WORK ITEM → Each record below must come back exactly as written; its pictures must not.

Code change snippets:
%%

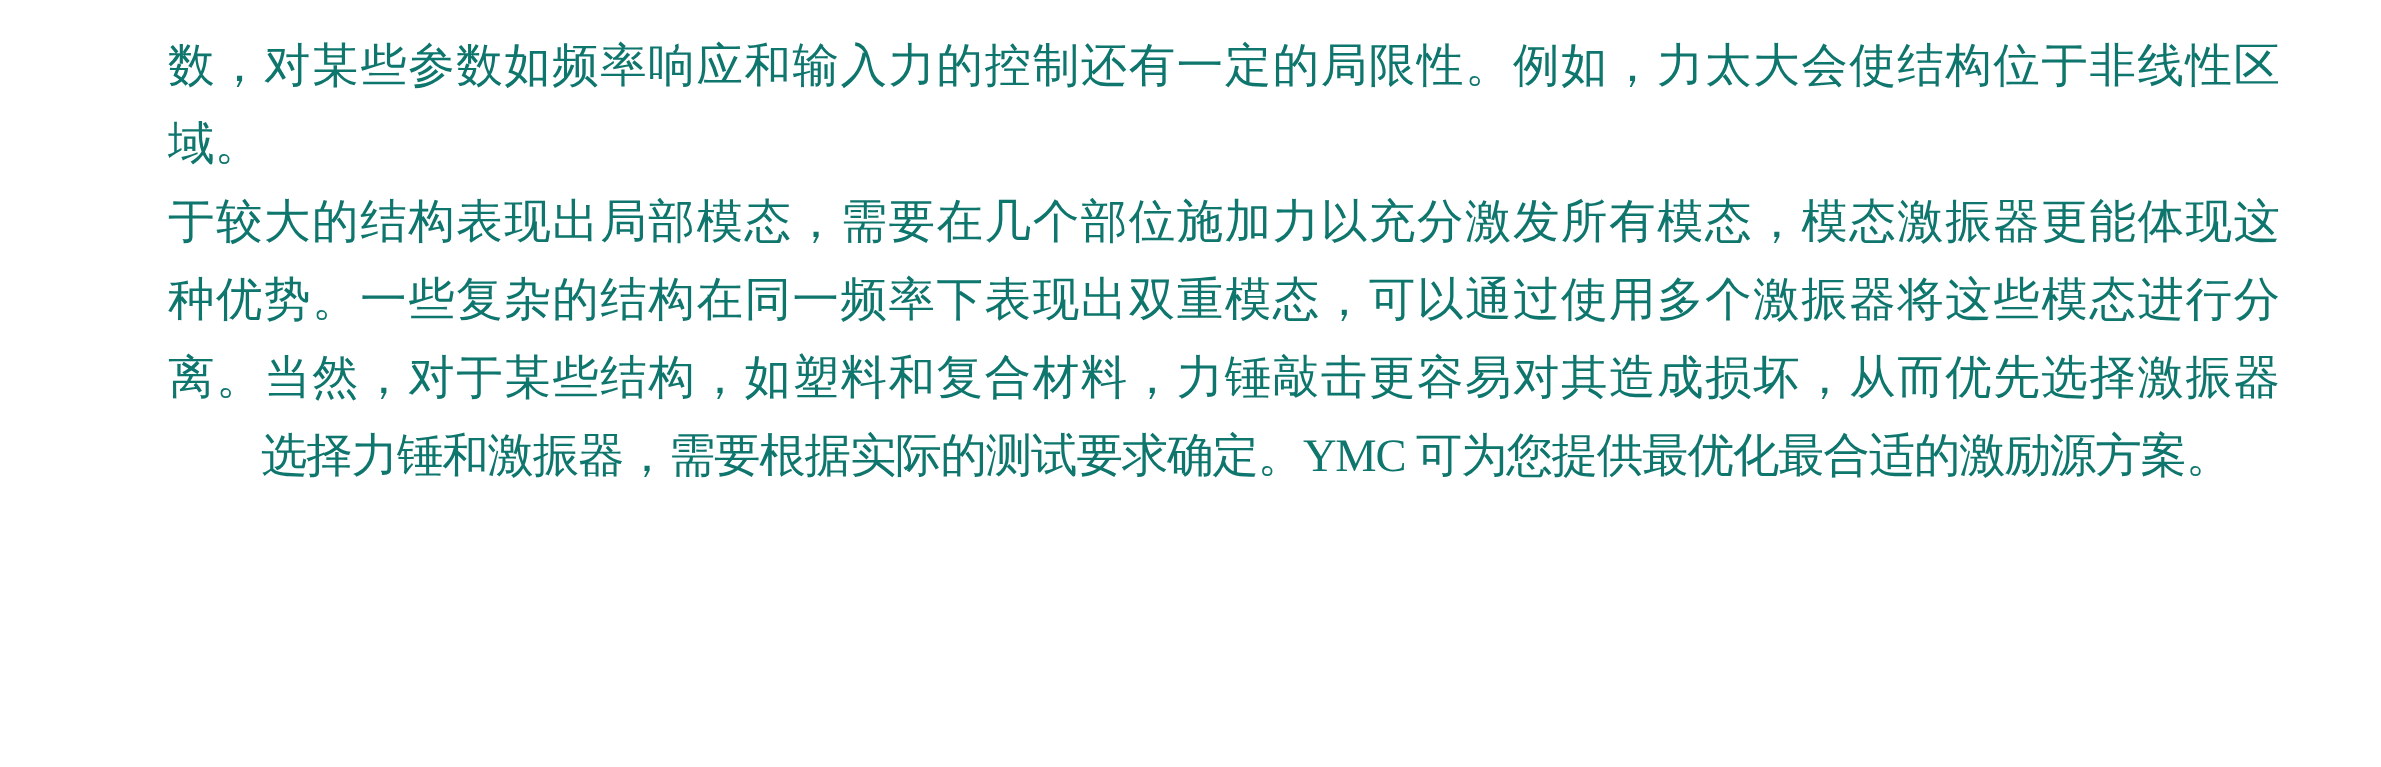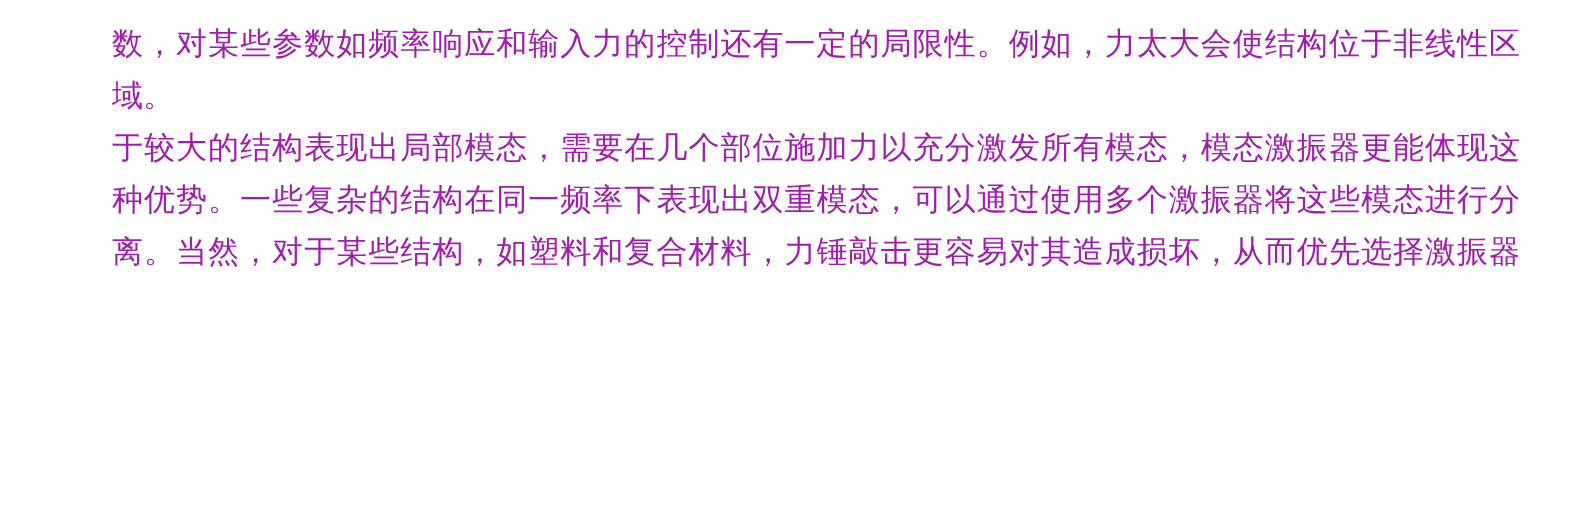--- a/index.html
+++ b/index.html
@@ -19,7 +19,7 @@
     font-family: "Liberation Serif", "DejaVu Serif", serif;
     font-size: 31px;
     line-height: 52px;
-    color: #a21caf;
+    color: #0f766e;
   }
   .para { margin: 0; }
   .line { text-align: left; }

%%

TASK OUTPUT →
--- a/index.html
+++ b/index.html
@@ -19,7 +19,7 @@
     font-family: "Liberation Serif", "DejaVu Serif", serif;
     font-size: 31px;
     line-height: 52px;
-    color: #a21caf;
+    color: #0f766e;
   }
   .para { margin: 0; }
   .line { text-align: left; }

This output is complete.